About this exercise
Report back every line from the entries below in which the word "projects" occurs.

Data shown
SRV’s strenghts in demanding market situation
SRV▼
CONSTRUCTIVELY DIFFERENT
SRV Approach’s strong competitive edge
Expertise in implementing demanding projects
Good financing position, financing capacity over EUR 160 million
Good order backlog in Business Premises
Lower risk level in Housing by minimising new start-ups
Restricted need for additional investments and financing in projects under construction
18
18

Exercise response
Expertise in implementing demanding projects
Restricted need for additional investments and financing in projects under construction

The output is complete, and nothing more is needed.